Screening heart disease in newborn babies

Critical congenital heart defects occur in around two in 1,000 babies, and are a leading cause of infant death. A quick diagnosis is crucial for the best outcome for these children, but current methods only identify 35-50% of affected babies before birth, and those sent home before diagnosis may become unwell or die. Low blood oxygen levels can, however, be non-invasively detected by pulse oximetry, a simple sensor placed on newborn babies.

In 2007, Dr Andrew Ewer led the PulseOx study, assessing the accuracy of this technique for screening critical congenital heart defects in newborn babies. The study demonstrated the value of pulse oximetry in terms of accuracy, cost-effectiveness and acceptability to patients, resulting in 92% of babies with defects being detected prior to discharge. The work has had major impacts on international policy and practice, as well as for affected children and their parents.

Duration: 3.23mins

Speakers

S1 Dr Andrew Ewer,  Reader in Neonatal Paediatrics, College of Medical and Dental Sciences

Transcript

Heart conditions, critical heart conditions, can be picked up normally in one of two ways.  Sometimes they can be identified before the babies are born by absolutely antenatal ultrasound scan and sometimes they can be picked up after birth by a physical examination.  Now both of these tests have been used for some time but they’re not particularly accurate. For example, the pick-up rate for heart defects with antenatal ultrasound is less than 50% and there’s a great variability across the country, so some hospitals are better at it than others.

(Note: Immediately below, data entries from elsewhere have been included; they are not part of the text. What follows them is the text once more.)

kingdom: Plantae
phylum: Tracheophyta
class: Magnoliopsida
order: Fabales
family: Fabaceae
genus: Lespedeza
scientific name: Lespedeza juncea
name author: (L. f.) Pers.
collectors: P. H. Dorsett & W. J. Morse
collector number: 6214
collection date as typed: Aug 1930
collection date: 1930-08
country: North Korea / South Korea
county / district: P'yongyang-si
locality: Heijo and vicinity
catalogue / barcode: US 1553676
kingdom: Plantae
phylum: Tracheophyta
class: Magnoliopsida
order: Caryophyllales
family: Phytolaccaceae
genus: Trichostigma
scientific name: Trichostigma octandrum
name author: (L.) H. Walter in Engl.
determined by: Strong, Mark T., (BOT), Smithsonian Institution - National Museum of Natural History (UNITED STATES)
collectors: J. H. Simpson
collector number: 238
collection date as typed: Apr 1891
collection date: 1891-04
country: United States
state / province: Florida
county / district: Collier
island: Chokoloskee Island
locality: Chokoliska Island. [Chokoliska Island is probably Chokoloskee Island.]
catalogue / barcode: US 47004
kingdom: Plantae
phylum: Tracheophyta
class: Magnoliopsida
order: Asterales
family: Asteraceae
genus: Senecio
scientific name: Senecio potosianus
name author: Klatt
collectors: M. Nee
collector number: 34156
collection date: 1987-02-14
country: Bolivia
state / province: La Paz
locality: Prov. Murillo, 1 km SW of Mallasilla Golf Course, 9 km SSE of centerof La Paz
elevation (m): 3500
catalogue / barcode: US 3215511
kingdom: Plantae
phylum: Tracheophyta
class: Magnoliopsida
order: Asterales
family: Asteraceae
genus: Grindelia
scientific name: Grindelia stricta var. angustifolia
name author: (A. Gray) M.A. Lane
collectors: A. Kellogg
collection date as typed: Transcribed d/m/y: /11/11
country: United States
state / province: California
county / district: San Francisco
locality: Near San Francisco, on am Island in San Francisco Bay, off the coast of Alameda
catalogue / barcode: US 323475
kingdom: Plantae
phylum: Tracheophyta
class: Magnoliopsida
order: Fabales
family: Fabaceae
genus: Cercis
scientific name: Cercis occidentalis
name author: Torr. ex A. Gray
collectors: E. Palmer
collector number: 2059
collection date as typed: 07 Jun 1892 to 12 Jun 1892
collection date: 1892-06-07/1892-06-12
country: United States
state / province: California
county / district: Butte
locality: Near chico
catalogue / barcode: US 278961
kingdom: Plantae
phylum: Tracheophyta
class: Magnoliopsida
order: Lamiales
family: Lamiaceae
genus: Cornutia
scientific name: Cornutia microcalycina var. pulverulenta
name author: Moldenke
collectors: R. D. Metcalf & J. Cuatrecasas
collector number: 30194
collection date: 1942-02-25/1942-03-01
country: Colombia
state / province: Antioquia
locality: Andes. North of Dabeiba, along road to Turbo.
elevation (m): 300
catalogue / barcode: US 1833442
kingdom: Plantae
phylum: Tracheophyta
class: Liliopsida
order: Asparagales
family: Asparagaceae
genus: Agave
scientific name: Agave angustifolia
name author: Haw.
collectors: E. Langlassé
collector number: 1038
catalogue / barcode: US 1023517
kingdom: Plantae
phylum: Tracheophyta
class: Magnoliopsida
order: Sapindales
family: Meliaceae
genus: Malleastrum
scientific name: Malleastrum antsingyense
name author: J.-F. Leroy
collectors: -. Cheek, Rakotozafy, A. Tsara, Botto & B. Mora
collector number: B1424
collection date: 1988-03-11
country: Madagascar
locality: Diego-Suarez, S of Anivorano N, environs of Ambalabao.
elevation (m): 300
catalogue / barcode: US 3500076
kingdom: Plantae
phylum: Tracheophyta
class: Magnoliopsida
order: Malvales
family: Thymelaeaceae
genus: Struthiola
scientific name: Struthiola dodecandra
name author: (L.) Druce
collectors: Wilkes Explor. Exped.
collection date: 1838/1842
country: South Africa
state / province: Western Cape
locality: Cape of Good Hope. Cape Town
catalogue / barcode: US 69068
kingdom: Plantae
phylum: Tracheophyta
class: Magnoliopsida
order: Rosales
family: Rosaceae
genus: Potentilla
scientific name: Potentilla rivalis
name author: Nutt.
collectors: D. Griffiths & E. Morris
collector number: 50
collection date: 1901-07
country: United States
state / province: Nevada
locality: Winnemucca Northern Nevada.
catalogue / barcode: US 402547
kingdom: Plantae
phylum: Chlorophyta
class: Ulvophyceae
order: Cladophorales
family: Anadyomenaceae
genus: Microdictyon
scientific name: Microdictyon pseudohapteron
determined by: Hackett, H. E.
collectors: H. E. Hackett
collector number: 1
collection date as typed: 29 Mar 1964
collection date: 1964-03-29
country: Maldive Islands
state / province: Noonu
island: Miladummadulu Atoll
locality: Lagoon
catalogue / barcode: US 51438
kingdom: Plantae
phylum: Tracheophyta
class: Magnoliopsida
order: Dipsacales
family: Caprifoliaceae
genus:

So we wanted to identify a new way of picking up these babies and we use a machine called a pulse oximeter. We undertook a study here in the West Midlands which involved six maternity hospital around Birmingham and the West Midlands and we screened over 20,000 babies in just under a year using a pulse oximeter machine.  What we found was that within that 20,000 babies there are about 26 who had a critical heart defect and we identified three quarters of those babies by pulse oximetry alone and when we added pulse oximetry to existing screening methods we picked up 92% of all babies, which is far and away a much greater percentage than would be picked up with existing screening methods alone.  So this pulse oximetry adds value to existing tests and because of the simple nature of it, could be rapidly and easily rolled out across the whole country.  Following on from our study we presented our data to the US health department because they were interested in introducing this type of screening across the United States and our data was used as part of that decision making process and in 2011 the US Health Secretary recommended pulse oximetry screening to be introduced across the states and here we are at the end of 2014 and currently almost 80% of all babies in the United States are being screened by this method and our results were described by one of the leaders of that process as ‘tipping balance towards the introduction of screening in the United States’.  Here in the UK we’ve also been pushing for routine screening of all babies and the National Screening Committee held a public consultation at the end of 2013 and in May of this year recommended that pulse oximetry screening be piloted across certain hospitals within the UK with a view to a roll-out across the country and that pilot is starting in January of 2015.  So I’m very heavily involved with the set-up of that pilot study and I’m very excited about what that might mean for babies in the UK in the future. Hopefully this test will be introduced in the very near future. I believe it will save lives and I hope that I’m proved right.